The human toll of coronavirus and the mounting economic damage has forced thousands of company experiments in new ways of working and operating.
The lessons companies learned in the months after the outbreak were profound. Virtual, digital and automation initiatives, for both customer interactions and internal operations, accelerated at astonishing speed.
Supply chains ruptured, showing beyond doubt that companies have for too long sacrificed resilience for efficiency.
They cannot afford to go back to the old way of doing things, and the companies that adapt will turn this crisis to their advantage.
Recovery will not be a straight path, however.
Employees will head back to work on different timetables, shaping an asymmetric recovery for all companies with global footprints.
The pandemic will continue to test all of us, striking at the heart of communities and demanding that we be prepared for subsequent rounds of reinfection and containment.
Companies will advance where they can, retreat when they must, often simultaneously, then adapt and start again.
The lessons of the past few months are as valuable as they were painful.
Working from home became normal with every department cutting through any hurdle necessary.
Digital roadmaps once measured in years accelerated rapidly in days and quickly proved their worth.
Automation took on the work of some employees who were sent home and helped companies quickly respond to surges in demand.
Yet if history is any guide, fewer than 50% of these companies will achieve their automation performance goals.
As the recovery proceeds, long-term success will depend not on automating a list of tasks, but on redesigning the work and processes with an eye toward automation and digitalisation.
Resilience for a turbulent world
Many shared-services centres struggled to adapt when all of their employees were forced to work from home.
Some companies had operating models that allowed them to quickly train and redeploy idled employees, but many others floundered.
Well before this pandemic, supply chain leaders were beginning to see the limitations of cost-efficient but brittle supply chains in the face of increasingly frequent disruptions, including natural disasters, escalating trade barriers and demand shocks.
The scramble to reestablish supply chains during the pandemic further underscored the limitations of inflexible, opaque supply chains.
One of the clear lessons from the shocks associated with Covid-19 is that today’s supply chains are too complex and too inflexible, and that the future will demand both more visibility and traceability.
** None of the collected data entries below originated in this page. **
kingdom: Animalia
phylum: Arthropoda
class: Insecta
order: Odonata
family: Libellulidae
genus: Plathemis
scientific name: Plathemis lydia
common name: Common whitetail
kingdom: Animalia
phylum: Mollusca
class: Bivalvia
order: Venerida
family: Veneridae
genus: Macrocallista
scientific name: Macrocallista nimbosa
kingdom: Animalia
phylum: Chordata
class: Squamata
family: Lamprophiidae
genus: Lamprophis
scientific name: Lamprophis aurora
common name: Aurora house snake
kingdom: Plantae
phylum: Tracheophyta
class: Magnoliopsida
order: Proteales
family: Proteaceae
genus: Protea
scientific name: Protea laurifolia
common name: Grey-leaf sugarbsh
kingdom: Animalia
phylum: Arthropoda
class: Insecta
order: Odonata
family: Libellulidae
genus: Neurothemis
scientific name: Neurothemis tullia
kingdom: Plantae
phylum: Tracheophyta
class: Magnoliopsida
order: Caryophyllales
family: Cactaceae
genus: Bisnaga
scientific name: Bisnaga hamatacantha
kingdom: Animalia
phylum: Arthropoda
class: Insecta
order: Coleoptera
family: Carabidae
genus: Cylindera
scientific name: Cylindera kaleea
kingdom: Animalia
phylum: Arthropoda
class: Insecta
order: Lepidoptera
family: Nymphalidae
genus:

Resilience also requires using cloud-based supply chain applications and other tools that can share information with their networks of suppliers and partners.
During the Covid-19 crisis, many manufacturers demanded greater visibility into their supplier’s own supply chains—a practice worth continuing.
5G technology and blockchain offer leadership teams real-time visibility and allow them to calibrate supply and demand during normal times, as well as react to supply and demand shocks.
Resilience does not come without cost of course.
The need for simplicity
Faced with Covid-19, companies did whatever they had to do to keep up with spiking demand or the challenges of running plants and warehouses with fewer employees and fewer inputs.
Simplicity took over because it had to, and many companies report surprising increases in productivity as a result.
Now is the time for companies to look at the products that they don’t need and discard them.
And, when tempting new product opportunities arise, as they will, companies need to balance the obvious revenue opportunity against the hidden cost of complexity.
Now, companies have the opportunity to focus and simplify, but without intentional intervention to maintain this simplicity in the future, business and product complexity—along with all the processes, initiatives, meetings and reports that prop them up—will come creeping back in and proliferate.
Agility that lasts
In two short months, Covid-19 rammed through behavioural changes many executives had tried to coax from their companies for years.
Rapid innovation. Decisions made fast. Bureaucracy bypassed. Urgent needs tackled. Unimportant tasks shelved.
Quick, stand-up meetings focused on the demands of the day and the immediate goals of the week.
In other words, thousands of companies adopted agile methods almost overnight, a marvel of collective human adaptation.
Executives can’t afford to admire this spur-of-the-moment agility for long, however.
Without intervention, it will fade quickly when the perceived threat has passed, but we know that the next crisis is already on the way.
The same approach as previously will burn out the very people who pulled it off in the first place.
Covid-19 broke plans and budgets.
The new found focus on reducing complexity and simplifying offers the perfect opportunity to start with a clean sheet.
Understand who your future customers are, what they need and which highest-priority products will meet those needs, then budget for and fund the organisation and processes to support them.
Back to the future
Every company must figure out how to restart operations but the long path to recovery is beginning to separate companies into two distinct groups.
The first group wants to go back to normal, following the path of least resistance.
Having weathered so much risk, these companies are reverting to the tried and tested, restarting in predictable ways and settling back into old habits.
Understandable and reassuring, but destined to result in mediocre performance—even failure—in the new world.
The second group is committing to a harder path. Those companies recognise there is no normal to go back to.
Instead, they are advancing into the new future and capitalising on the gains from testing and learning through the crisis.
These companies are not simply navigating the restart, but positioning their companies for a world of continued turbulence and regular shocks to the system.
A world where adaptation and resilience will create the most value.